_REQUEST_
In the material below, find the span from the line with "Stuttgart sporting director" to the line with "Jeremy Clarkson on Clarkson's Farm series 5" and transcribe only those lines, exactly, ends included, without the pictures.

┄┄┄┄┄┄

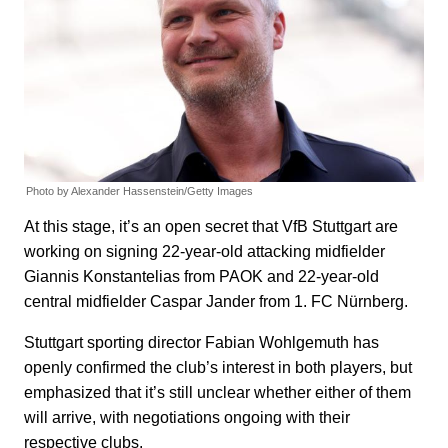
Photo by Alexander Hassenstein/Getty Images
At this stage, it’s an open secret that VfB Stuttgart are
working on signing 22-year-old attacking midfielder
Giannis Konstantelias from PAOK and 22-year-old
central midfielder Caspar Jander from 1. FC Nürnberg.
Stuttgart sporting director Fabian Wohlgemuth has
openly confirmed the club’s interest in both players, but
emphasized that it’s still unclear whether either of them
will arrive, with negotiations ongoing with their
respective clubs.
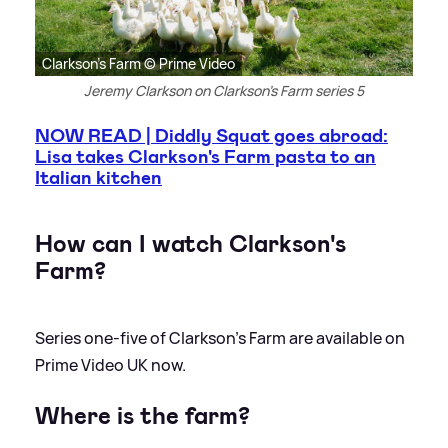
Clarkson's Farm © Prime Video
Jeremy Clarkson on Clarkson's Farm series 5
NOW READ | Diddly Squat goes abroad:
Lisa takes Clarkson's Farm pasta to an
Italian kitchen
How can I watch Clarkson's
Farm?
Series one-five of Clarkson's Farm are available on
Prime Video UK now.
Where is the farm?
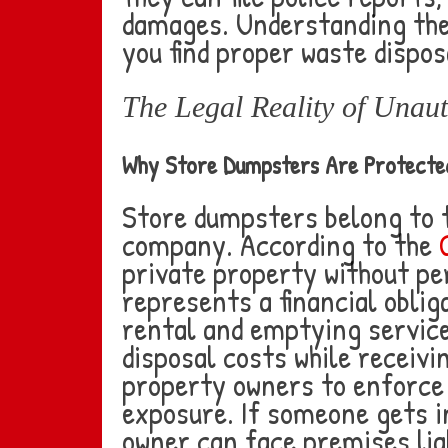
damages. Understanding the
you find proper waste dispos
The Legal Reality of Unau
Why Store Dumpsters Are Protecte
Store dumpsters belong to 
company. According to the
private property without pe
represents a financial obli
rental and emptying servic
disposal costs while receivi
property owners to enforce t
exposure. If someone gets i
owner can face premises liab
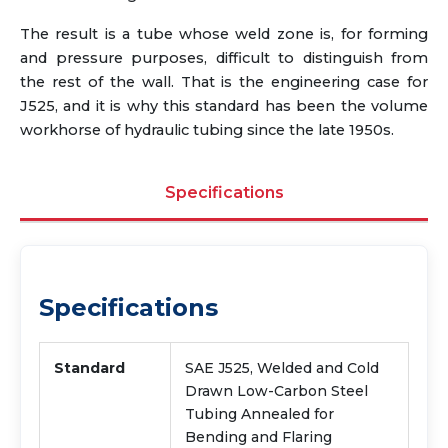
The result is a tube whose weld zone is, for forming
and pressure purposes, difficult to distinguish from
the rest of the wall. That is the engineering case for
J525, and it is why this standard has been the volume
workhorse of hydraulic tubing since the late 1950s.
Specifications
Specifications
Standard
SAE J525, Welded and Cold
Drawn Low-Carbon Steel
Tubing Annealed for
Bending and Flaring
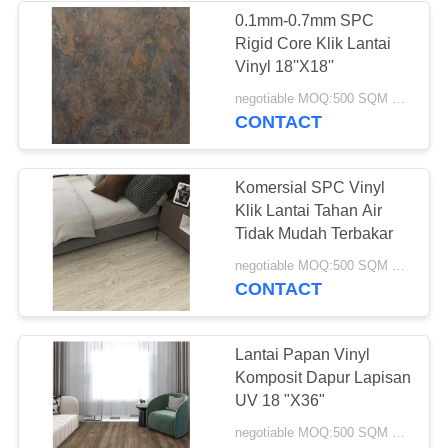
0.1mm-0.7mm SPC
Rigid Core Klik Lantai
12
Vinyl 18''X18''
Lantai Vinyl Anti
negotiable MOQ:500 SQM PER WARNA
CONTACT
Statis
Komersial SPC Vinyl
Klik Lantai Tahan Air
Tidak Mudah Terbakar
14
negotiable MOQ:500 SQM PER WARNA
CONTACT
Lantai Vinyl
Homogen
Lantai Papan Vinyl
Komposit Dapur Lapisan
UV 18 "X36"
negotiable MOQ:500 SQM PER WARNA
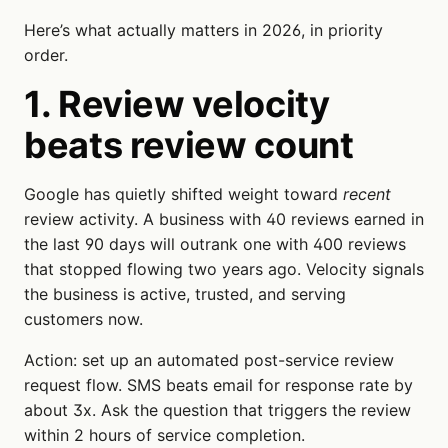
Here’s what actually matters in 2026, in priority
order.
1. Review velocity
beats review count
Google has quietly shifted weight toward
recent
review activity. A business with 40 reviews earned in
the last 90 days will outrank one with 400 reviews
that stopped flowing two years ago. Velocity signals
the business is active, trusted, and serving
customers now.
Action: set up an automated post-service review
request flow. SMS beats email for response rate by
about 3x. Ask the question that triggers the review
within 2 hours of service completion.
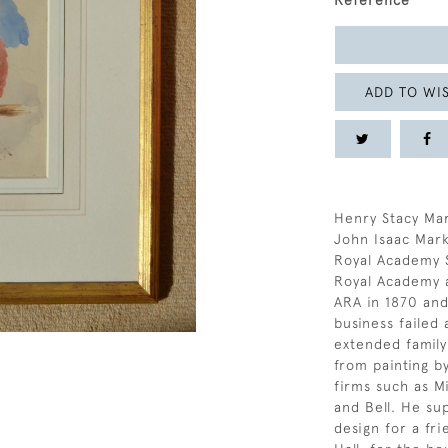
Reference
ADD TO WIS
Henry Stacy Mar
John Isaac Mark
Royal Academy S
Royal Academy 
ARA in 1870 and
business failed 
extended famil
from painting b
firms such as M
and Bell. He su
design for a fri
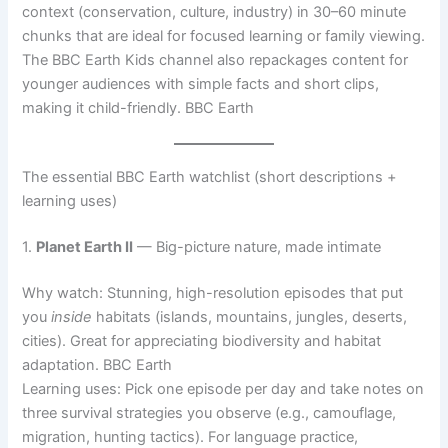
context (conservation, culture, industry) in 30–60 minute
chunks that are ideal for focused learning or family viewing.
The BBC Earth Kids channel also repackages content for
younger audiences with simple facts and short clips,
making it child-friendly. BBC Earth
The essential BBC Earth watchlist (short descriptions +
learning uses)
1.
Planet Earth II
— Big-picture nature, made intimate
Why watch: Stunning, high-resolution episodes that put
you
inside
habitats (islands, mountains, jungles, deserts,
cities). Great for appreciating biodiversity and habitat
adaptation. BBC Earth
Learning uses: Pick one episode per day and take notes on
three survival strategies you observe (e.g., camouflage,
migration, hunting tactics). For language practice,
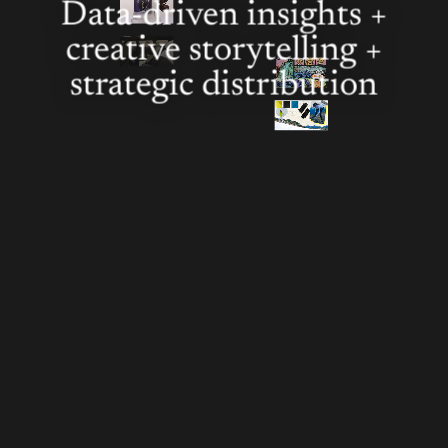
Data-driven insights +
creative storytelling +
strategic distribution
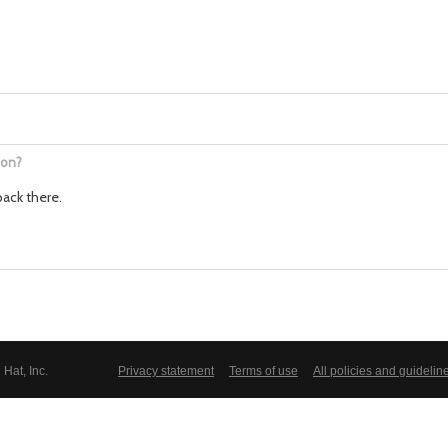
ion?
back there.
Hat, Inc.
Privacy statement
Terms of use
All policies and guidelin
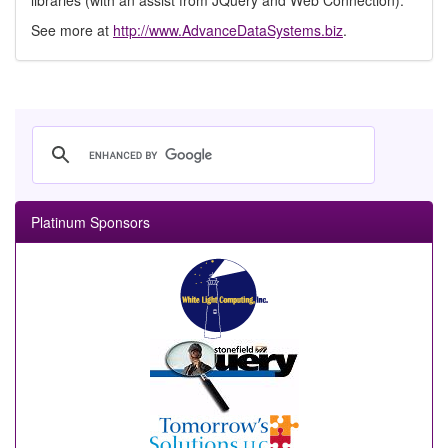
libraries (with an assist from JQuery and Web Connection).
See more at
http://www.AdvanceDataSystems.biz
.
Platinum Sponsors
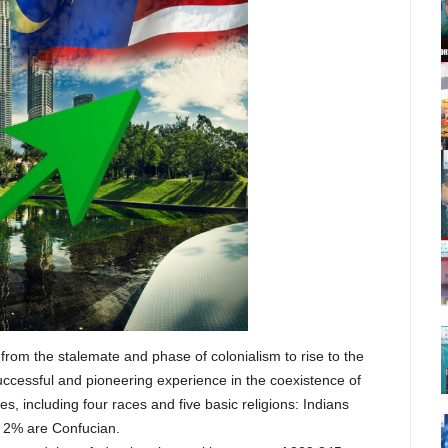
from the stalemate and phase of colonialism to rise to the
uccessful and pioneering experience in the coexistence of
s, including four races and five basic religions: Indians
, 2% are Confucian.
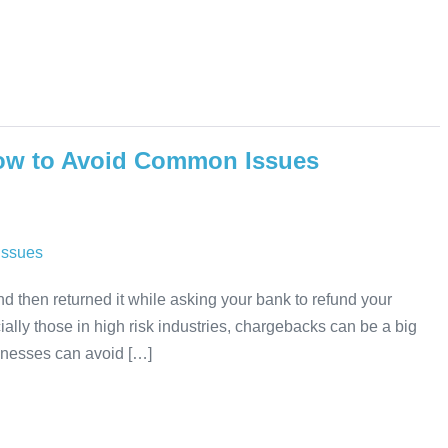
ow to Avoid Common Issues
nd then returned it while asking your bank to refund your
ly those in high risk industries, chargebacks can be a big
sinesses can avoid […]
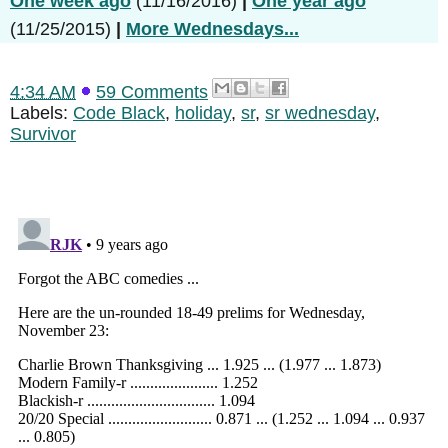
One week ago
(11/16/2016)
|
One year ago
(11/25/2015)
|
More Wednesdays...
4:34 AM
59 Comments
Labels:
Code Black
,
holiday
,
sr
,
sr wednesday
,
Survivor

┄┄┄┄┄┄

_COMPLETED EXERCISE_
Stuttgart sporting director Fabian Wohlgemuth has
openly confirmed the club’s interest in both players, but
emphasized that it’s still unclear whether either of them
will arrive, with negotiations ongoing with their
respective clubs.
Clarkson's Farm © Prime Video
Jeremy Clarkson on Clarkson's Farm series 5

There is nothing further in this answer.